[Opening EXERCISE DATA section]
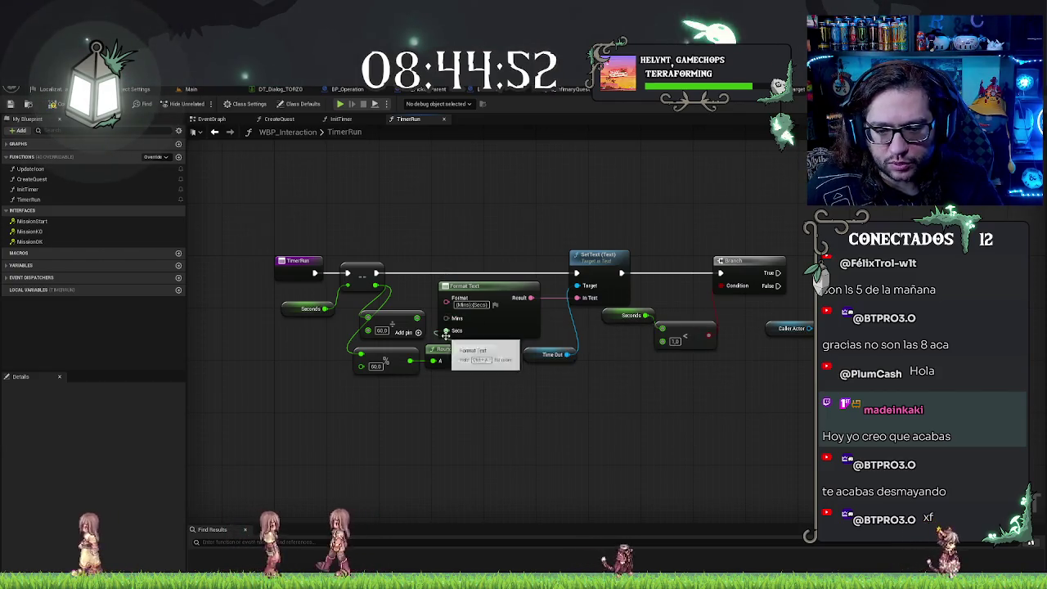
drag(488, 361, 512, 423)
text(o text)
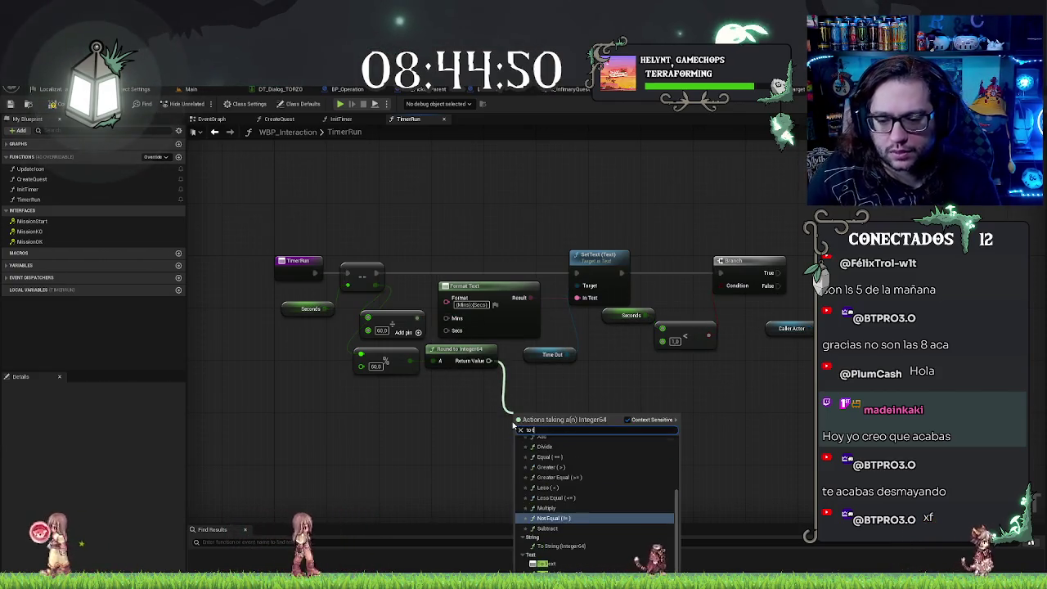
key(Return)
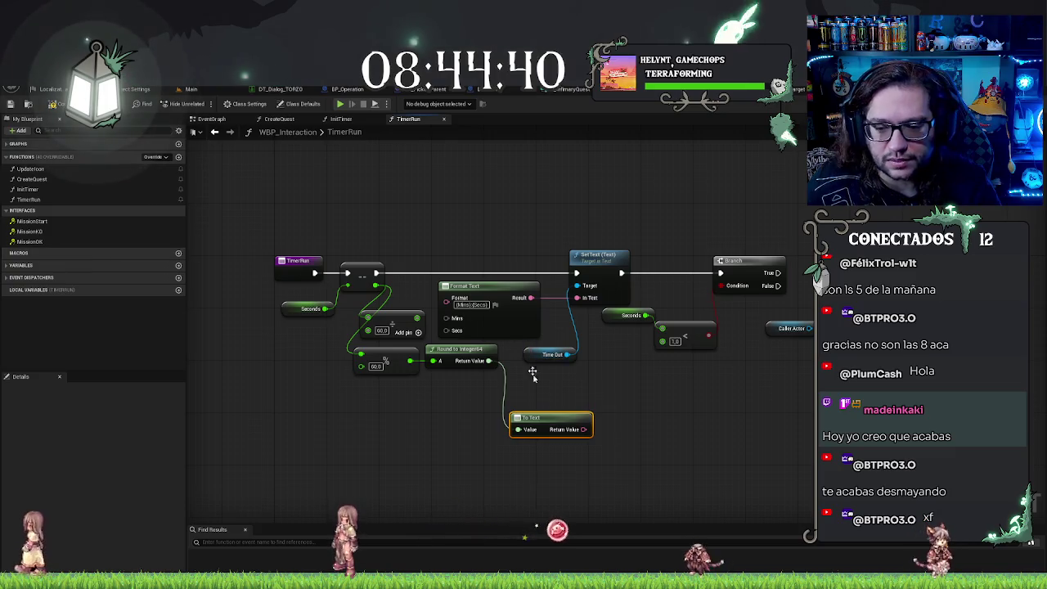
key(Delete)
drag(488, 361, 490, 413)
text(to text)
click(539, 454)
click(539, 429)
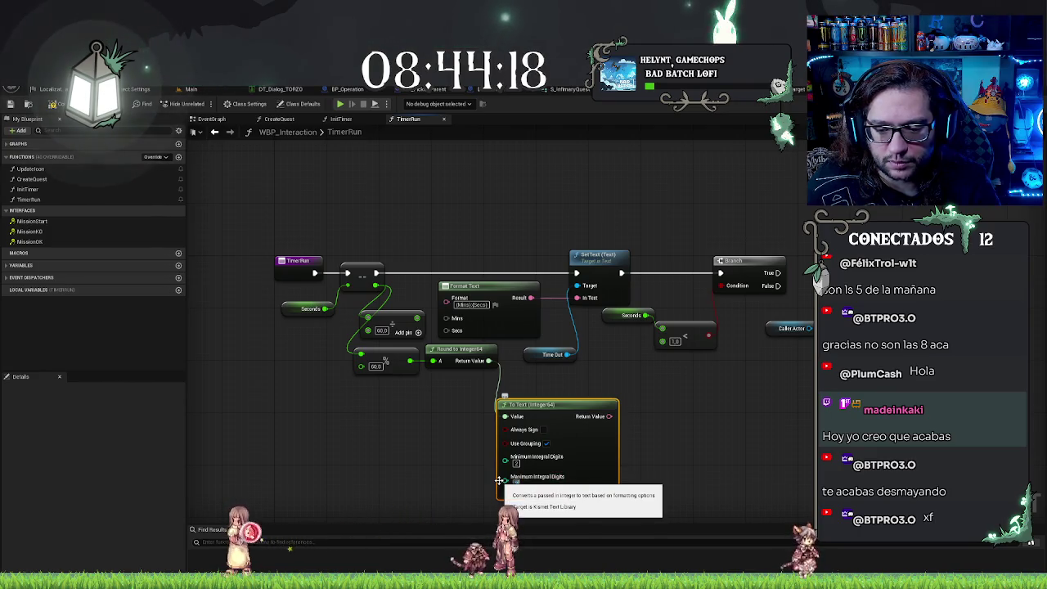
click(658, 422)
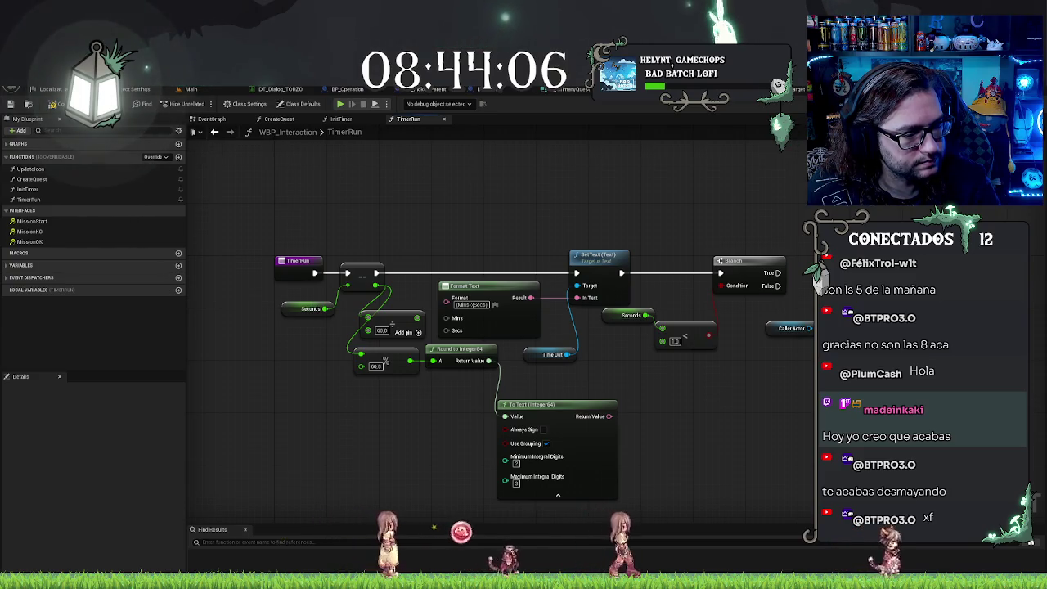
Step: Connect the seconds text to Format Text's Secs and wire a duplicate converter to the modulo result
mouse_move(608, 415)
mouse_down()
mouse_move(458, 350)
mouse_move(446, 330)
mouse_up()
drag(541, 413, 470, 394)
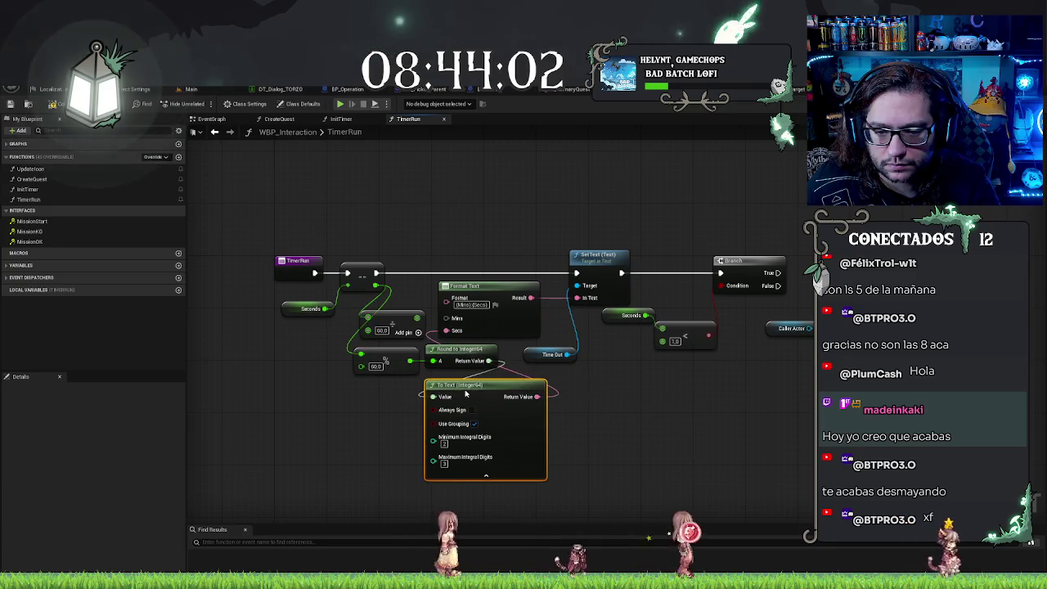
key(ctrl+c)
key(ctrl+v)
mouse_move(361, 366)
mouse_down()
mouse_move(327, 426)
mouse_move(337, 368)
mouse_up()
[Closing EXERCISE DATA section]
Leave the pictures out and return each entry exactly.

## ANSWER TO THIS EXERCISE
drag(488, 361, 512, 423)
text(o text)
key(Return)
key(Delete)
drag(488, 361, 490, 413)
text(to text)
click(539, 454)
click(539, 429)
click(658, 422)
Step: Connect the seconds text to Format Text's Secs and wire a duplicate converter to the modulo result
mouse_move(608, 415)
mouse_down()
mouse_move(458, 350)
mouse_move(446, 330)
mouse_up()
drag(541, 413, 470, 394)
key(ctrl+c)
key(ctrl+v)
mouse_move(361, 366)
mouse_down()
mouse_move(327, 426)
mouse_move(337, 368)
mouse_up()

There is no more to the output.